Founders of China’s Largest International Real Estate Portal Leave The Game

Founders of China’s Largest International Real Estate Portal Have Left The Game

The founders of Juwai, China’s largest international property portal cashed out, and for not nearly as much money as you would have guessed. The announcement was made just three weeks after Chinese citizens face new rules restricting foreign real estate purchases. Now industry insiders are scrambling to figure out if the market’s growth is tapering, or if other investors sought to secure stronger interest in the company ahead of a public offering.

Juwai Founders Exit

The two Ozzie founders exited 6 years after founding the company. Andrew and Simon took a category that barely existed in 2011, and blew it up into a headline business. Not a lot is expected to change from management, since CEO Charles Pittar will still be at the helm. Existing investors were the buyers of the founders’ equity, so new money isn’t expected to influence operations either.

Valued The Company At $50 Million

The exit comes at an interesting time, since it’s ahead of a previously announce plan for an initial public offering (IPO) later this year. The sale of founder equity placed a $50 million valuation on the company. $50 million sounds like a lot of cash, but it’s less than a week’s worth of sales of detached homes in Toronto or Vancouver. This is an interesting number, because it may show the scale of the company is much smaller than the industry had thought. We contacted Juwai, but they declined to comment on whether this impacts their goal of an IPO later this year.

To contrast, let’s look at the Australian Stock Exchange (ASX) small caps and IPOs. The bottom 100 of the ASX small caps have an average valuation of $155 million, more than 3x the valuation of Juwai. Recent IPOs on the ASX are priced at a much lower $19 million market cap. The IPO scene in Australia seems a little soft at this time.

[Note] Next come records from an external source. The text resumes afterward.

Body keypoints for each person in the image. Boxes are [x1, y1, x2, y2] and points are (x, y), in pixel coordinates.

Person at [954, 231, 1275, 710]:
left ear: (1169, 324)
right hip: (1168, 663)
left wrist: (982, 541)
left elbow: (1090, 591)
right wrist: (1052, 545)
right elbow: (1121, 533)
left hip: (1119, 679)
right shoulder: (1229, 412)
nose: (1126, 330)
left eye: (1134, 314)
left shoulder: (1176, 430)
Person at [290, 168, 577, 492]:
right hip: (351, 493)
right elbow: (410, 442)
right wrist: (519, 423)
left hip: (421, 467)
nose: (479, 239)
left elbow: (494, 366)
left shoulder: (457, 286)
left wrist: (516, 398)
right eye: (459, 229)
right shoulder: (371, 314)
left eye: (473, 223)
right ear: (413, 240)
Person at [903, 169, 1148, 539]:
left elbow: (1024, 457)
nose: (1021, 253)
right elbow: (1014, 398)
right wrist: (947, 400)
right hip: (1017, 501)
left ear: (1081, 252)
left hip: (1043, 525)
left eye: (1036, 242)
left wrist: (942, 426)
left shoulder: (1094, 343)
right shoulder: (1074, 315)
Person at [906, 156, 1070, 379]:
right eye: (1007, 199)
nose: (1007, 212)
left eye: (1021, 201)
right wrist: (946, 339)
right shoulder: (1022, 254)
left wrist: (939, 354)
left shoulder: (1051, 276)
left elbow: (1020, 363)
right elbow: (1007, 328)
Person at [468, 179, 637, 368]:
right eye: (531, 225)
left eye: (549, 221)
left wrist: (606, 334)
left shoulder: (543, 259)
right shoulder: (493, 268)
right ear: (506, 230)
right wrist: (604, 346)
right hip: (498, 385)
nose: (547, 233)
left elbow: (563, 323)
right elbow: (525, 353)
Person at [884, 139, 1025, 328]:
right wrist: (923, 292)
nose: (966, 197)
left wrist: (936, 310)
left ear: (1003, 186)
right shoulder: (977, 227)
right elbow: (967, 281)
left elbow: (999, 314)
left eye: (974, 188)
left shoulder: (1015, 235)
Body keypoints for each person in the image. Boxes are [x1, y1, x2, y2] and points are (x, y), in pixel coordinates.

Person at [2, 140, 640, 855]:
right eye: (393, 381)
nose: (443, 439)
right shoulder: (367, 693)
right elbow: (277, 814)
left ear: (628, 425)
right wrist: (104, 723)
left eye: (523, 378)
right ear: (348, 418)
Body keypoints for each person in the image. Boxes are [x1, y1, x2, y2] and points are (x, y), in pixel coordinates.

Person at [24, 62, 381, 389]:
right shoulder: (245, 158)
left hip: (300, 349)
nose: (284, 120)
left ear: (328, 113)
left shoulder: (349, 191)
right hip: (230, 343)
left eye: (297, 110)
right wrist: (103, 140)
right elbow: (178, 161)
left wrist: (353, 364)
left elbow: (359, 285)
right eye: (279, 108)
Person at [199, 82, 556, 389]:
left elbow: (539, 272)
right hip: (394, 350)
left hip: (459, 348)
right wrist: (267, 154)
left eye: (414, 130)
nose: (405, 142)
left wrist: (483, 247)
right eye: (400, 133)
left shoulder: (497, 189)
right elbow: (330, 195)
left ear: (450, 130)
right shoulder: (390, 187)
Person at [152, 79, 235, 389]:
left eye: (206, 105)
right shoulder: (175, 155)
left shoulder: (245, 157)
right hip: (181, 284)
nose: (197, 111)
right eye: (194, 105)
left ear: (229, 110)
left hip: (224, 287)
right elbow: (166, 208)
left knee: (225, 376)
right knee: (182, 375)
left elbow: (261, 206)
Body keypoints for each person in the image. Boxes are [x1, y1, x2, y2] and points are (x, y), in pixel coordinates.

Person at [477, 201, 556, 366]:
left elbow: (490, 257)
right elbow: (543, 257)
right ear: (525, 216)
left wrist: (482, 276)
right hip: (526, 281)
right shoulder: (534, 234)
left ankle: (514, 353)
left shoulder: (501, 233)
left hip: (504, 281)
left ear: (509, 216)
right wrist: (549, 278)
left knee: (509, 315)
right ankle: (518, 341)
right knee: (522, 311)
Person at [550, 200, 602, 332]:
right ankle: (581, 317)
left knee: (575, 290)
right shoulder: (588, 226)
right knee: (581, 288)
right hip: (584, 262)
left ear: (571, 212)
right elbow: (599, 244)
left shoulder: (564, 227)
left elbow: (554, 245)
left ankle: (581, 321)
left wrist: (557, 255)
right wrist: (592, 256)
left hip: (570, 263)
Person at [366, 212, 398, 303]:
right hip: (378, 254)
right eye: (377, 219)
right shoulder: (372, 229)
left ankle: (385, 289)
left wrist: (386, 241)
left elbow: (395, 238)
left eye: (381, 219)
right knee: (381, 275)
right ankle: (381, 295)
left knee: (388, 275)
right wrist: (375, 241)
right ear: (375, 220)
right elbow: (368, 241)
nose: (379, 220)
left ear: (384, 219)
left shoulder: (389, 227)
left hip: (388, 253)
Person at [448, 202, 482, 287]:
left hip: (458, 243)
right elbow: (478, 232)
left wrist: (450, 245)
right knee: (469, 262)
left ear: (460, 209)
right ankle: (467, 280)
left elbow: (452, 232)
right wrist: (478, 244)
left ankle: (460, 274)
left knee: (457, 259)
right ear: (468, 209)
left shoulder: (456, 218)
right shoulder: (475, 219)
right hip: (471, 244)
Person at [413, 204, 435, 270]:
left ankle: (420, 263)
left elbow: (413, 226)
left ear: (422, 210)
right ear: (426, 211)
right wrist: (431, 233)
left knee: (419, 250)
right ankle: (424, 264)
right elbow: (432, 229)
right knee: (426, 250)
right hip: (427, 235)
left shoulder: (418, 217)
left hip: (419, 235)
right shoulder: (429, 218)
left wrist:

Changes In Business or Soft IPO Market

Now the sale being announced comes around two interesting events for the company – a massive partnership deal, and new rules for capital controls. In December the company announced a deal to run the international real estate portal for China’s largest company, Tencent. This is a pretty important deal, because it opens up the market to a massive new audience of Mainland Chinese looking for international property. With all those new potential users, the deal should have sent the valuation soaring.

Just 20 days before the owners announced they had sold, China released new capital controls prohibiting the exchange of capital for real estate purchases. It’s kind of hard to sell international property to people that don’t have access to large amounts of capital to actually buy property. The issue will probably sort itself out over the next few years as the yuan gains liquidity, but it doesn’t exactly provide an ideal marketplace for the company at the moment.

In no way is this a critique of Juwai’s business operations, or even the owners timely exit. However, it does finally give an idea of the scale, and optimism of Mainland Chinese buyers in the international marketplace going forward. Which doesn’t seem nearly as big as it was thought to be in the past.